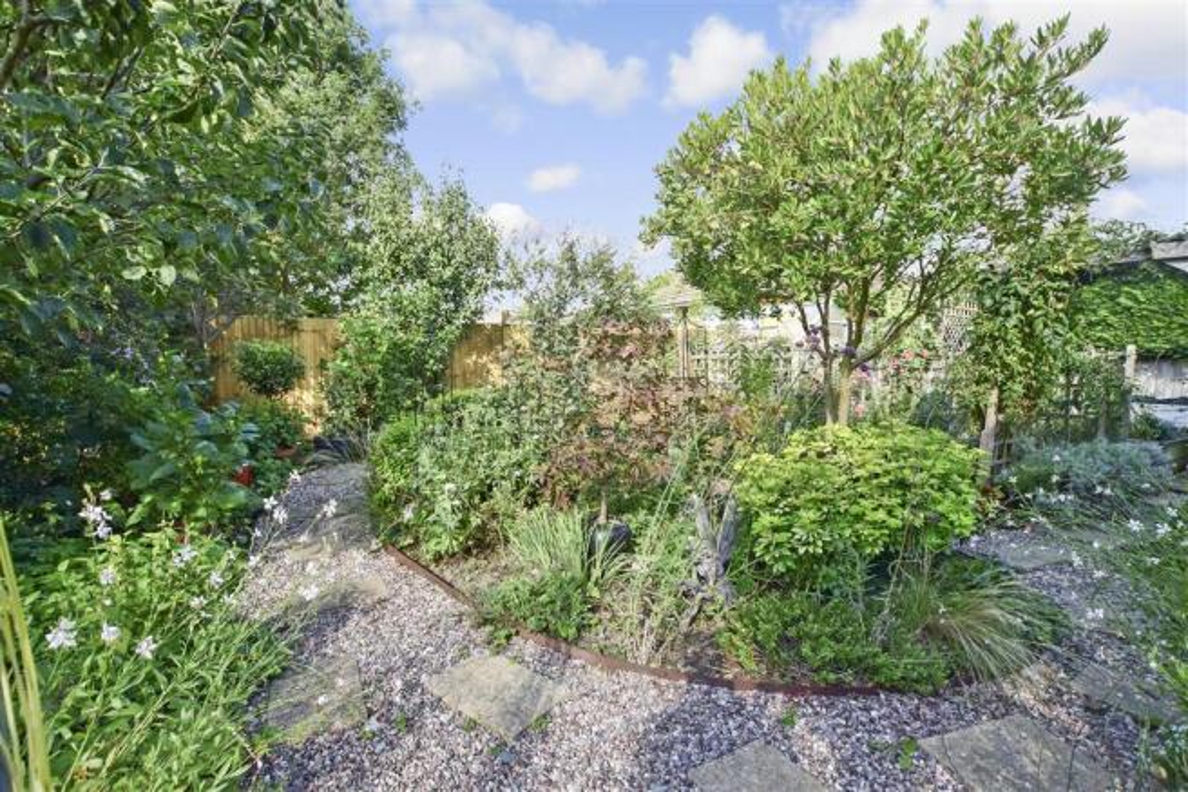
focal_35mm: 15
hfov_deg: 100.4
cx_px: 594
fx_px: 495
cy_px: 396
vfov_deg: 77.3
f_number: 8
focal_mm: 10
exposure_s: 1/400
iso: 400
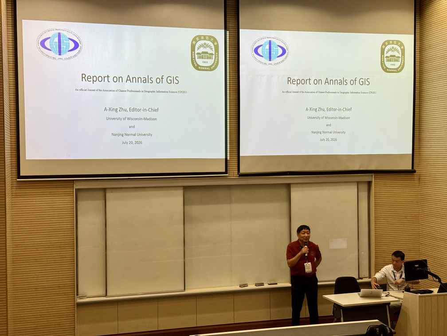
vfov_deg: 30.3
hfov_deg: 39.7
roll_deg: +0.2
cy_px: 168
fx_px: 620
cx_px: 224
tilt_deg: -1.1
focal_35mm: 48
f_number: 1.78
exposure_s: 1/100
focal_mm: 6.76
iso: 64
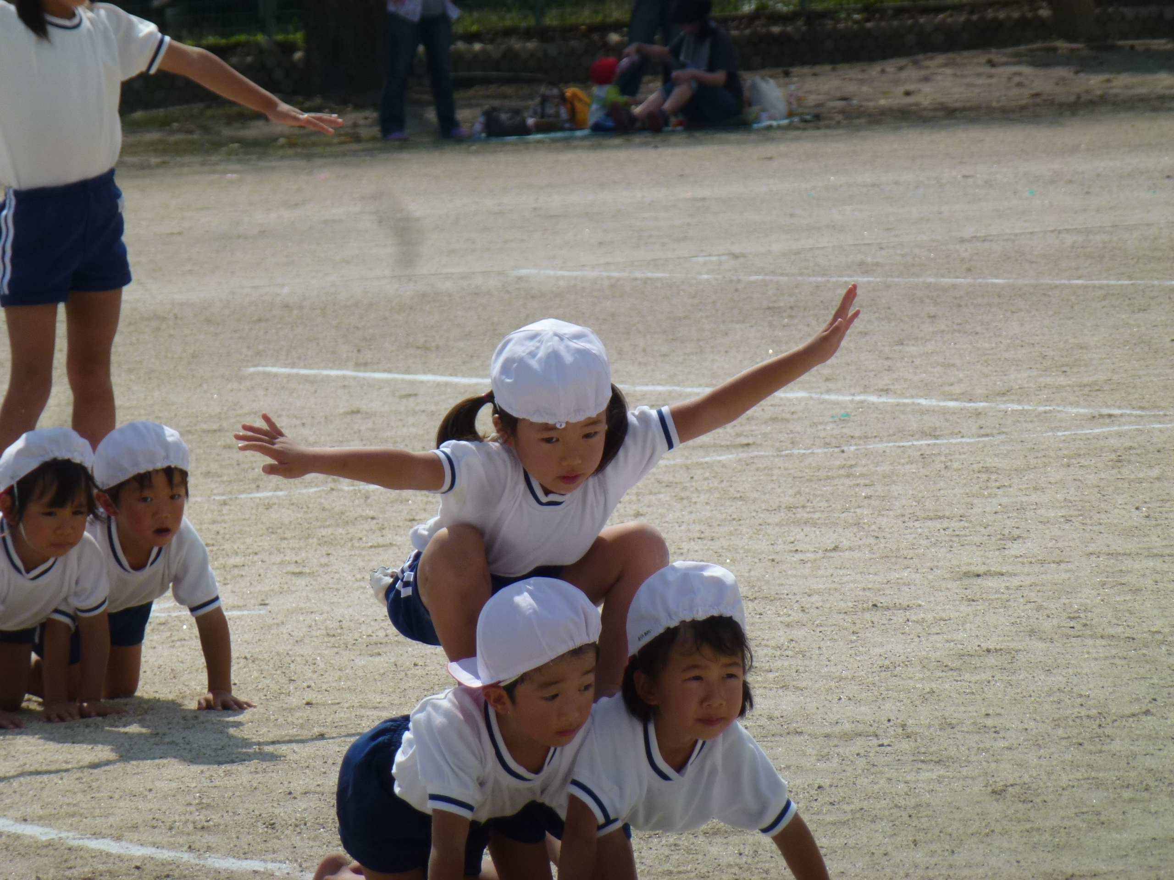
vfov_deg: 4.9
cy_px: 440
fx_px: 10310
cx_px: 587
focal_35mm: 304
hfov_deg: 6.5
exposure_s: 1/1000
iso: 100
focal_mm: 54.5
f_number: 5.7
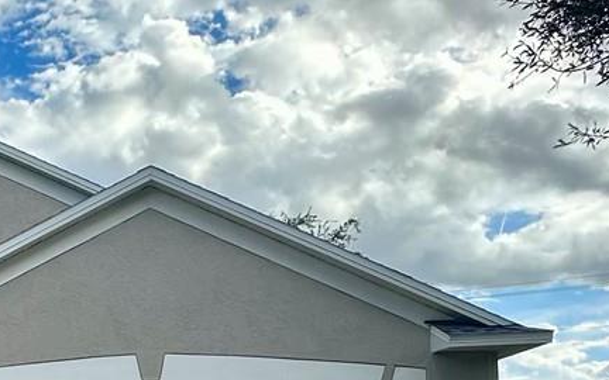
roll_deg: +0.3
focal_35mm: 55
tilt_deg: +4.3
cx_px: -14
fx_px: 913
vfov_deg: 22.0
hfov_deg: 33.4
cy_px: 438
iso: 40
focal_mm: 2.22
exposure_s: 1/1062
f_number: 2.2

++++++

EXERCISE DETAILS => Lines from the one that contains "vfov_deg: 30.3" to the final line of the material are the whole answer. Reproduce them word for word and skip the pictures.

TASK RESPONSE =>
vfov_deg: 30.3
hfov_deg: 39.7
roll_deg: +0.2
cy_px: 168
fx_px: 620
cx_px: 224
tilt_deg: -1.1
focal_35mm: 48
f_number: 1.78
exposure_s: 1/100
focal_mm: 6.76
iso: 64
vfov_deg: 4.9
cy_px: 440
fx_px: 10310
cx_px: 587
focal_35mm: 304
hfov_deg: 6.5
exposure_s: 1/1000
iso: 100
focal_mm: 54.5
f_number: 5.7
roll_deg: +0.3
focal_35mm: 55
tilt_deg: +4.3
cx_px: -14
fx_px: 913
vfov_deg: 22.0
hfov_deg: 33.4
cy_px: 438
iso: 40
focal_mm: 2.22
exposure_s: 1/1062
f_number: 2.2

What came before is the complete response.